MUHAMMADIYAH.OR.ID, JAKARTA – Indonesia cannot be treated as an inanimate object, subject to arbitrary control or ownership by any single entity. This nation belongs to all and is a living entity.
Quoting a national hero Soepomo at the Investigating Committee for Preparatory Work for Indonesian Independence (BPUPKI) meeting, Indonesia was envisioned to be physically built and a living nation. Soekarno also mentioned that the state is for all and doesn’t exclusively belong to any particular group.
Furthermore, Moh. Hatta explained Article 3 of the 1945 Constitution that the economy shall be structured as a joint enterprise by virtue of the principles of kinship and controlled by the state for the livelihood of the people at large.
President of Muhammadiyah Haedar Nashir mentioned that Indonesia is not supposed to confront crucial issues of welfare, social justice, and humanity. Indonesia was founded from critical notions examined over extended periods, from the national movement, the BPUPKI, to the Constituent Assembly.
According to Haedar, the current intricate problems in Indonesia, such as widespread corruption, foreign debt, structural poverty, uncontrollable business, and political oligarchies, are remnants of the elites’ failure to uphold and remain loyal to the foundations laid by the nation’s founders.
“Our present challenge as a nation lies in the lack of continuity in nurturing the fundamental ideas set by our founding figures. In fact, it is found tendencies of distortion, stagnation, and deviation,” said Haedar at the Gagas RI, a public forum initiated by Kompas Gramedia, raising a theme of ‘Economy, Justice, and Humanity.
As Indonesia’s 78th anniversary of independence approaches, the elites must reflect on the goal of founding Indonesia and evaluate fundamental problems threatening its existence of Indonesia.
“Let’s create a checklist to ensure accumulated practices over certain periods align with notions of Soekarno, Moh.
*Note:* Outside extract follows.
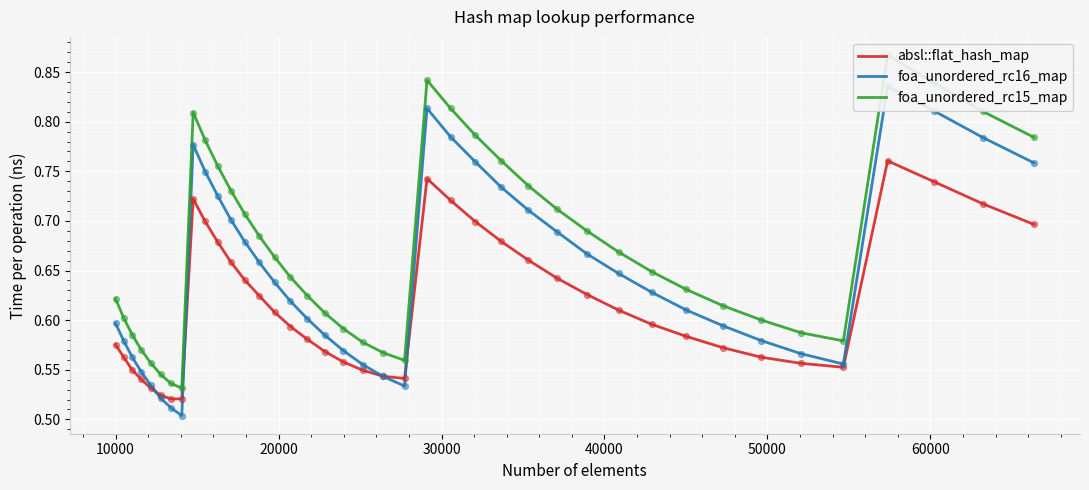

Which series has the largest total across all categories?

foa_unordered_rc15_map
Hatta, and other founding fathers. I’m sure the implementations against the ideas. Thus, we have to think about how to break free from this oligarchy,” said Haedar.
Furthermore, Indonesia has five existential principles that underpin Indonesia’s struggle for independence, as encapsulated in the constitution. These principles should be earnestly embraced by policymakers.
First, as an independent state, Indonesia firmly opposes all forms of colonization worldwide. Second, Indonesia’s independence was achieved through the grace of God the Almighty and the noble desire of its people. Third, post-independence, Indonesia aspires to establish a genuinely independent, united, sovereign, just, and prosperous nation. Fourth, Pancasila serves as the state ideology, guiding all actions and endeavors. Last, it is the constitutional duty of the Indonesian government perpetually to safeguard the nation’s heritage, advance the people’s welfare, foster national development, and uphold global peace.
In addition, Indonesia also possesses three intrinsic values that preserve the gift of independence: Pancasila, religious, and noble cultural values.
“These five principles are essentially the lifeblood of Indonesia. The question before us now is whether the elites, the state officials, and all components of the nation, including the people, truly internalize these principles and the essence of Indonesia, and implement them in national life. This requires us to ensure it and see that there are some deviations, stagnation, and distortions,” said Haedar.